“It’s the same every year,” say Wivenhoe old-timer Keith Secateurs with a lone tear welling up in his remaining working eye, while remnants of his lunchtime Bakewell tart still reside in his short scruffy beard, “As soon as we have the first weekend with even the tiniest glimmer of sunshine every knobhead, fartknocker and arsehat from far and wide comes out to play on the river. Last year we lost three members of the Wivenhoe Women’s Water Skiing display team as some twerk in a powerboat obliterated their carefully constructed pyramid, and the year before loiterers from Brightlingsea’s Naturalist Aqua-aerobics Society ensured that all the pleasure was taken from Wivenhoe Blind School’s annual Touch and Feel riverside adventure day. Someone needs to put a stop to this nonsense and soon. The sooner that bloody Minogue woman gets back from her holidays and does some proper mayoring, the better”.
Mr Secateurs talks, of course, of Wivenhoe’s long-standing mayor, Dame Danni Minogue, who has ruled over the North Essex cityscape for 25 years with an iron fist and a decidedly laissez-faire attitude to how much time she actually spends in Essex. We approached Ms Minogue for a comment, only to be informed by her press officer that: “Dame Dannii is still busy carrying out some important fact-finding mission in Saint Lucia with her masseur Sven or something. She will return once the weather turns nice, but assures people of Wivenhoe that if she were there, she’d definitely give a shit and would be doing the right thing.”

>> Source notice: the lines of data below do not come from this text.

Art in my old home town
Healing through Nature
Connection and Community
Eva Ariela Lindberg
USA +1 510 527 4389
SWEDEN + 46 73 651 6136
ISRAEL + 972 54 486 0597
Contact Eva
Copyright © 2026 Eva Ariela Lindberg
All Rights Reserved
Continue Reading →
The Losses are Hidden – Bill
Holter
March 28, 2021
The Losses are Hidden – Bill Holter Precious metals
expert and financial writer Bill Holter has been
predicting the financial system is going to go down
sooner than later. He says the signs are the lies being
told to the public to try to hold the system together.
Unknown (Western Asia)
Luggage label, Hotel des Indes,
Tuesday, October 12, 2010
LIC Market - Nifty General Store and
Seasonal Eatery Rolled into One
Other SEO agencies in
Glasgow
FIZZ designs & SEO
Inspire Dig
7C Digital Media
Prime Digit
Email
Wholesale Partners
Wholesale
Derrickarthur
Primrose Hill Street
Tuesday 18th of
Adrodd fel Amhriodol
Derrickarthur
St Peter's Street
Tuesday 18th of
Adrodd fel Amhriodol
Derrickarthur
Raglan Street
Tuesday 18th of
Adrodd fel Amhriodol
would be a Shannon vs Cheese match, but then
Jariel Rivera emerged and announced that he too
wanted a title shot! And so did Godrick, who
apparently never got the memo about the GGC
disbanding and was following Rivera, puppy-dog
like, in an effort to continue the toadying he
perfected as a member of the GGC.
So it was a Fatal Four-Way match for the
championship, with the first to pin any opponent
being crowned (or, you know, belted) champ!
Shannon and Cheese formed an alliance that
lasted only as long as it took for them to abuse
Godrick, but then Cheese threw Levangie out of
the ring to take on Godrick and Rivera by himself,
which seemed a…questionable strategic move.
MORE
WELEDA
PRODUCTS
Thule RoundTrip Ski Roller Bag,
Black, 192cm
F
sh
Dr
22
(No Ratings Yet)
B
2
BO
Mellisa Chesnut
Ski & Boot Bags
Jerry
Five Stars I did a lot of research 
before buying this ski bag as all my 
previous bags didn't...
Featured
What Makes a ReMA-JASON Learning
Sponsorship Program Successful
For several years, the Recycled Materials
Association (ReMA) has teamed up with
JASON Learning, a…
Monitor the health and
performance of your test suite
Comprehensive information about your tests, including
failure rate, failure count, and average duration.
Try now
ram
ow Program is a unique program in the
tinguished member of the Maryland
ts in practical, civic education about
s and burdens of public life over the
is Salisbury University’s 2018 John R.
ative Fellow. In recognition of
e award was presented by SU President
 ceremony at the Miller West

As Winter slowly evolves into Spring, like a dog walker pulling a poo bag from a twisted roll, the number of imbeciles clogging up our water ways has slowly started to rise. As Mr Secateurs rightly points out: “Back on Saint Switherns day, the only thing in the river was a smashed Lucozade bottle from 1982 (with the yellow cellophane still desperately clinging on to it) and a shopping trolley full of Police Academy 3 videos. Now there’s a bit of sunshine and Brad Pips is out in his boat, George C. Loony is paragliding and her from Eastenders is jet skiing up and down like it’s Brands Hatch on a Tuesday afternoon”.
If you too are fed up of the action of these selfish individuals, the Wivenhoe Liberation Front is having its weekly get together by the bins behind the Rose & Crown pub tomorrow night at 7. Be sure to wear your mask to hide your identity and to bring waders and a tool belt.